There’s a sort of beauty that comes with seeing things in hindsight, right? We notice tiny little things of importance and goodness and often tend to gloss over the not-so-great stuff. Recently, I’ve started approaching my role as a parent with such a perspective. I’m still very much in the thick of raising two toddlers under the age of four, but I’m already seeing how quickly time passes and if it makes any sense at all, I already miss these days, even while I’m living them.

I had such a realization this evening when I was picking up the house before the kids started their baths. I entered my bedroom and was immediately greeted by the tiny chair that my daughter had propped up against the door. She had been trying to reach the top of my dresser earlier, where I keep my necklaces. Then, I saw my son’s toy trucks strewn all over the floral carpet.

I thought the mess looked pretty manageable, all things considered, and then I noticed the baby food pouch that someone had stepped on. Pureed mangoes, peaches and (this is the fun part) beets were splashed all over the place, with one particularly purple stream hitting my stark white dust ruffle just so.

For a second, I just stood there and took it all in. Yes, it was a mess, and yes, I was more than a little irritated that they’d just left it and assumed I’d pick it all up like I always do. Still, it was golden hour, and the sun was pouring through the plantation shutters, and in that particularly beautiful light, I didn’t really even see the mess. I saw hours of play, joy and laughter.

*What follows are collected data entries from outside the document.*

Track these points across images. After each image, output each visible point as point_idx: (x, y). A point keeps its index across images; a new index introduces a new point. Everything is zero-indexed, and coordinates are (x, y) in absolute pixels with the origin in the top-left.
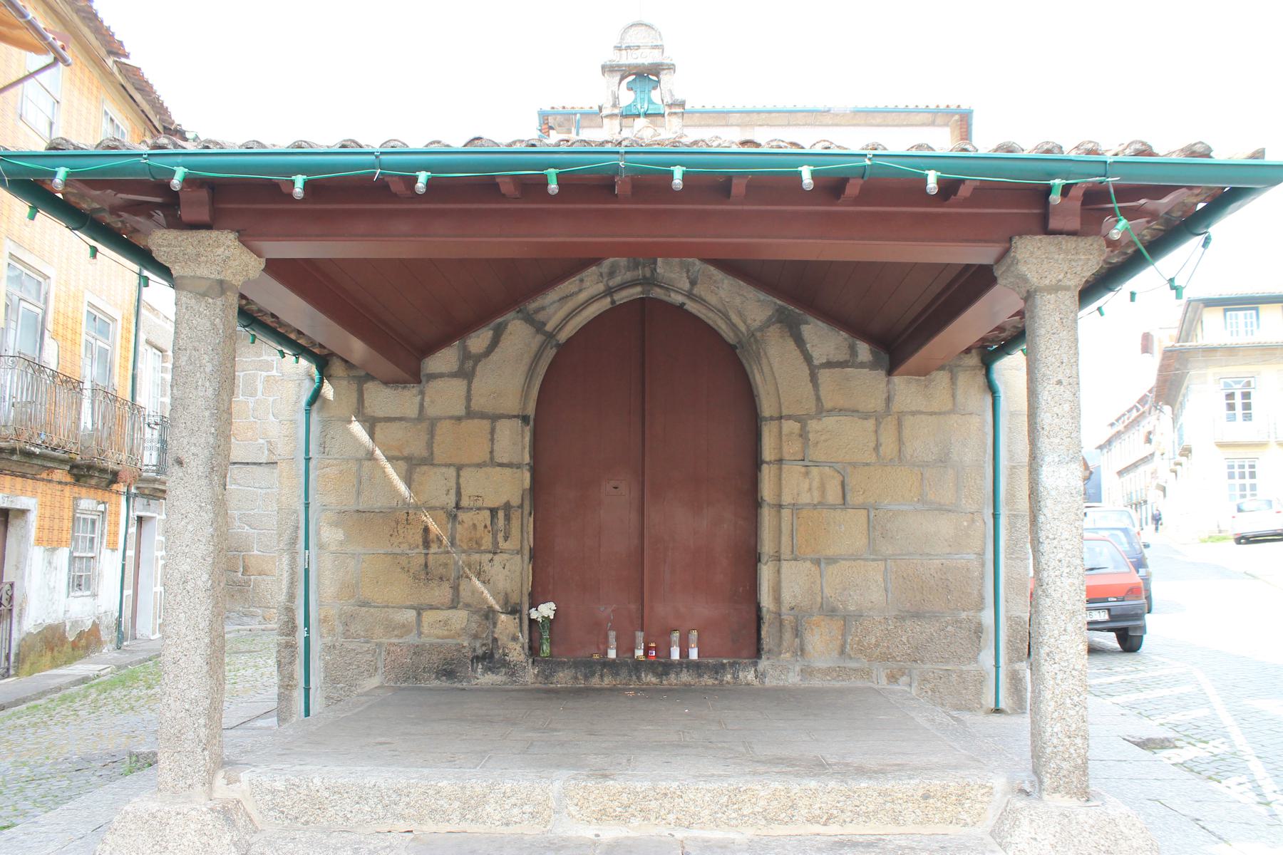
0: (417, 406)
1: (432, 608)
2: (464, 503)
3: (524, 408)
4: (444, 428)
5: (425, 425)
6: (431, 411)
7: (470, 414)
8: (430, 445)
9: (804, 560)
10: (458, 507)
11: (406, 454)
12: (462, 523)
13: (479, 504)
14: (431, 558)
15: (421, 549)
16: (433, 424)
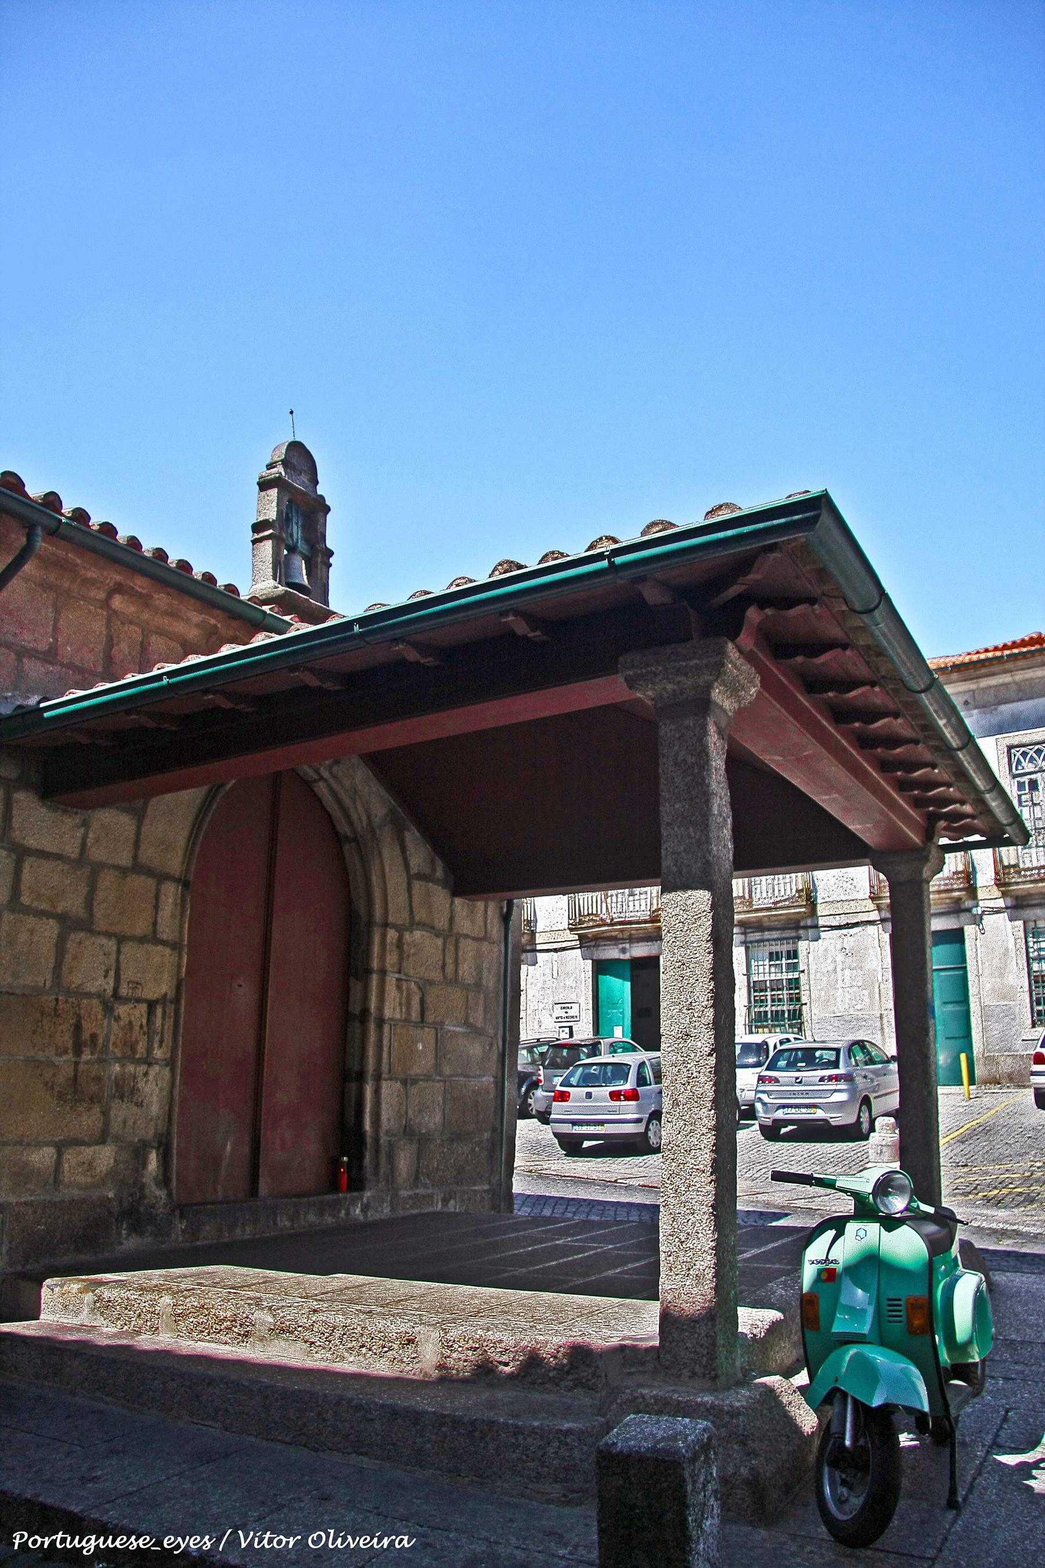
0: (79, 841)
1: (77, 1142)
2: (124, 991)
3: (187, 871)
4: (107, 880)
5: (87, 871)
6: (97, 854)
7: (138, 868)
8: (89, 902)
9: (397, 1079)
10: (116, 994)
11: (59, 910)
12: (118, 1019)
13: (138, 993)
14: (81, 1067)
15: (70, 1056)
16: (97, 870)
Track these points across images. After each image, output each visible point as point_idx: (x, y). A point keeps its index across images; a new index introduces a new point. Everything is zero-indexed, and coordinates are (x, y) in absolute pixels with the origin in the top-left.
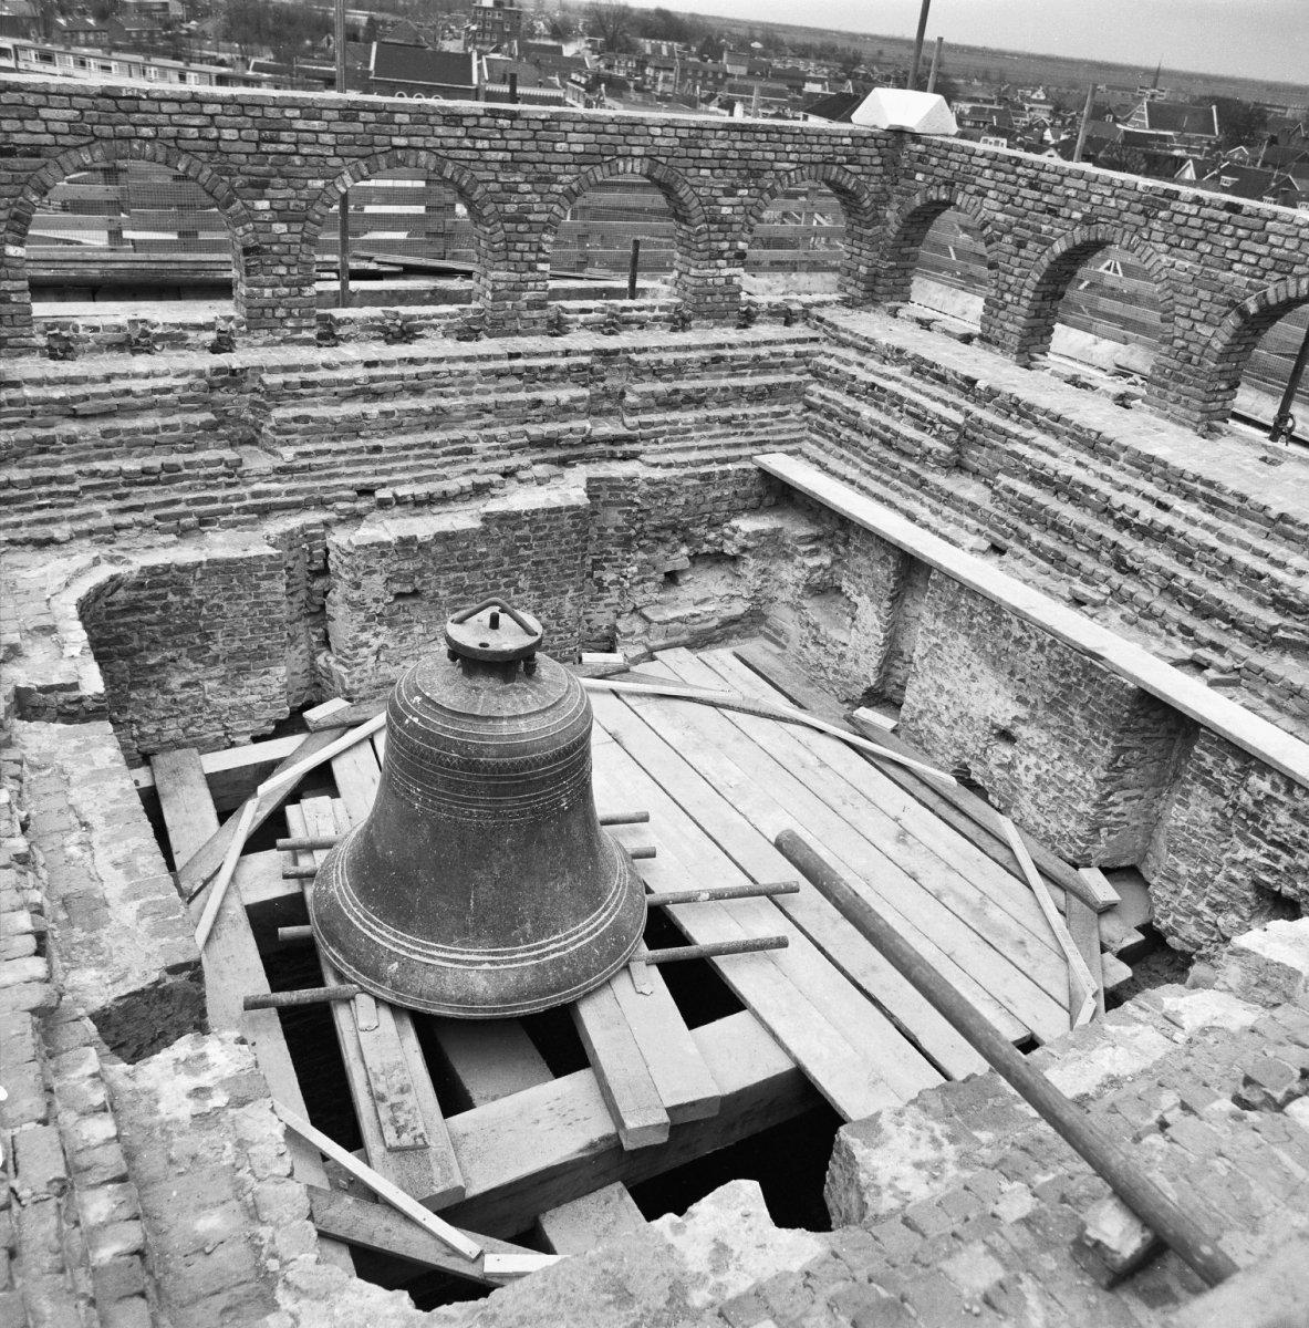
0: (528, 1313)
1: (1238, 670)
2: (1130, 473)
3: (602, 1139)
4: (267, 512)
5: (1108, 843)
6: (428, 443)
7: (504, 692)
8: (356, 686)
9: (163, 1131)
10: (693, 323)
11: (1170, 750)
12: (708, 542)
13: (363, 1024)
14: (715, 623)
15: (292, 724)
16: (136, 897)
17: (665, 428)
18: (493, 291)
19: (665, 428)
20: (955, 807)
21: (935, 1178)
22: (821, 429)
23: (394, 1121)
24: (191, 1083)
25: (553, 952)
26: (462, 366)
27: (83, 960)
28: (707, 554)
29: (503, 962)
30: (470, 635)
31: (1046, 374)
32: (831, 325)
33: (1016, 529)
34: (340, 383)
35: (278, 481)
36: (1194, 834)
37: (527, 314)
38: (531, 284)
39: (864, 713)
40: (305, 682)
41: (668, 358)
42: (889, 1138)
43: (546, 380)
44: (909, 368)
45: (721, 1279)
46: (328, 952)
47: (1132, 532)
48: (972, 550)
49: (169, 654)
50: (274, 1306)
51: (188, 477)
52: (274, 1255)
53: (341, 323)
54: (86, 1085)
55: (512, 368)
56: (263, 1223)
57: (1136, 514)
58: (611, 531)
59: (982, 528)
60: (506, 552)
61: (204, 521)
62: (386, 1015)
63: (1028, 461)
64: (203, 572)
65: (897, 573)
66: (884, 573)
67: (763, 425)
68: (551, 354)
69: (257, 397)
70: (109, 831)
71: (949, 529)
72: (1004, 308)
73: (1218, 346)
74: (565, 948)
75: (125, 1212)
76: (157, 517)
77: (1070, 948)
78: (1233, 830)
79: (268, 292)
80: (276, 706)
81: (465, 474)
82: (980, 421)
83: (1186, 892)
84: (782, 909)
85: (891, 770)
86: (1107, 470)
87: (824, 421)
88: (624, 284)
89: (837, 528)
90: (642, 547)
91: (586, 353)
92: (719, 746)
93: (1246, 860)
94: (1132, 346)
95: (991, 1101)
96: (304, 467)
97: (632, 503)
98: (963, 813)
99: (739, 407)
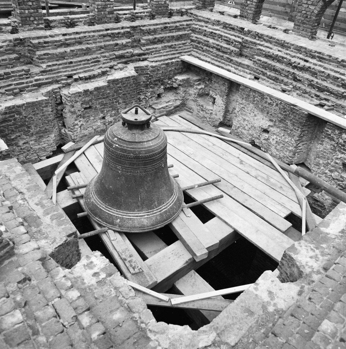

I pictured my four-year-old daughter lugging that chair in from her tiny table in the kitchen, then stepping up on it to get a clandestine look at mama’s jewelry box. I pictured my son, sitting comfortably on the floor, playing quietly with his favorite toys. Then, I pictured my bedroom put back exactly the way it had been five years ago before babies were even a word on our breath.

I closed my eyes and saw my unruffled comforter, pulled tightly at the corners without a single wrinkle. My dresser always stayed dusted and wiped clean on the top and my necklaces were never tangled. I had my diffuser on the nightstand and every night I’d drip in some lavender essential oils and my husband and I would drift off into dreamland, not waking up in the middle of the night for anything, but actually indulging in eight hours of uninterrupted slumber. Yes, it was a sweet time back then, but right now is even sweeter.

Give me the messes and the memories. Give me the toy boxes crammed all the way to the top like a game of Tetris, with tops that won’t close and are about to fall off the hinges. Give me the sticky cupboard drawers with misplaced and mismatched kitchen tools  Give me baseboards with the paint nicked off from a plastic bike that really should be outdoors but is more fun inside.

Give me the chaos and the craziness, because these are hands-down the best years of my life and if I’m going to spend them in a tornado of toys, so be it.

It’s not in my nature to tolerate a mess. The younger version of me wouldn’t let the sunset on a sink full of dirty dishes, but here it is close to midnight and their cartoon plates and half-full milk cups are sitting waiting to be washed. I’ll get to them soon and one day this little house that we worked so hard to restore and decorate will look like a showroom again.

For now? It looks like a family actually lives here. And judging from the ten pictures of Crayon hearts that decorate and clutter up my refrigerator, it looks like we love here, too.